• DÉTAIL DE LA TÂCHE
Poursuivez ci-dessous la recension de l'ouvrage des professeurs Blouin et Morin à partir de sa dernière phrase.

• TEXTE FOURNI

-*-*-

Écrire une recension d’un ouvrage de collègues universitaires peut s’avérer une entreprise périlleuse. L’auteur peut inconsciemment céder à la tentation de comparer l’oeuvre qui fait l’objet de son analyse au livre idéal qu’il n’a pas écrit ; ou l’amitié qu’il porte aux auteurs peut l’entraîner dans un long hymne de louanges qui compromettrait la valeur de son propos. Dans les quelques paragraphes qui suivent, on s’efforcera d’éviter de sombrer dans l’un ou l’autre de ces défauts.

L’ouvrage des professeurs Blouin et Morin en est maintenant à sa cinquième édition. Et, tout comme celles qui l’ont précédée, dont la qualité n’a cessé de croître, cette nouvelle parution est meilleure que celle qui a été publiée en 1994. Le plan suivi est demeuré inchangé pour l’essentiel ; l’ordre des diverses questions abordées est généralement le même. Rappelons que ce plan comporte dix titres, dont chacun comprend un certain nombre de chapitres selon la complexité des sujets abordés.

-*-*-

• EXTRAITS DES DONNÉES
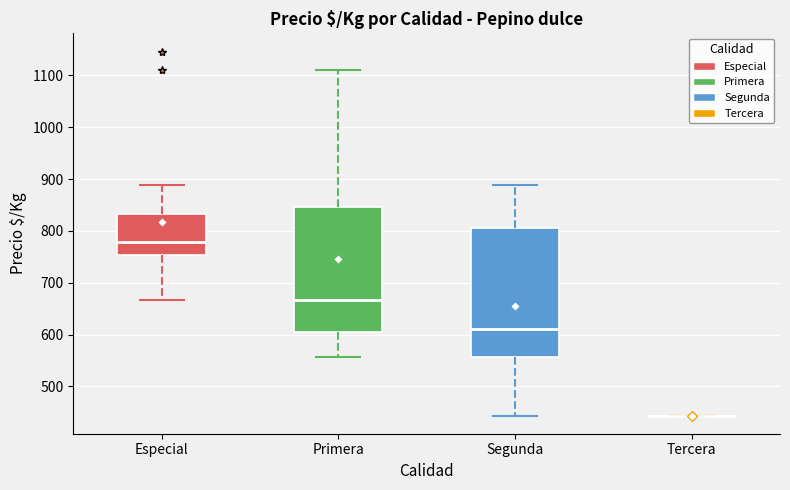

Reading left to right, transcribe this box plot: for each box, give where its median line is, the range the box spans, and where its two whiskers end, as read against the y-axis. The values are not printed on the chart, so give them approximately, as read against the axis.

Especial: median 780, box 750 to 830, whiskers 670 to 890
Primera: median 670, box 600 to 850, whiskers 560 to 1110
Segunda: median 610, box 560 to 810, whiskers 440 to 890
Tercera: box collapsed to a line at 440, whiskers 440 to 440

-*-*-

• RÉSULTAT
Cette édition comporte des développements nouveaux dont les auteurs font d’ailleurs état dans leur avant-propos. Certaines questions moins élaborées dans l’édition précédente ou à peine esquissées font désormais l’objet d’exposés plus importants. Parmi les sujets qui ont ainsi davantage retenu leur attention, mentionnons de nombreuses questions se rattachant à la compétence de l’arbitre ou qui ont une incidence sur son existence, divers moyens préalables dont la finalité est de mieux circonscrire le litige opposant les parties, la médiation des griefs ou leur arbitrage accéléré ou sommaire. De même, les auteurs exposent plus abondamment leurs vues sur la place et l’importance de la jurisprudence en arbitrage et son influence sur le processus décisionnel. Quelle autorité les décisions antérieures revêtent-elles aux yeux de l’arbitre saisi d’un litige ? Diffère-t-elle, suivant la position hiérarchique du tribunal qui s’est auparavant prononcé sur la question qui lui est soumise ? En outre, l’arbitre est-il assujetti à la règle du stare decisis ? Ces questions, qui ont peu ou prou retenu l’attention de la doctrine québécoise jusqu’à ce jour, sont abordées dans cette nouvelle édition.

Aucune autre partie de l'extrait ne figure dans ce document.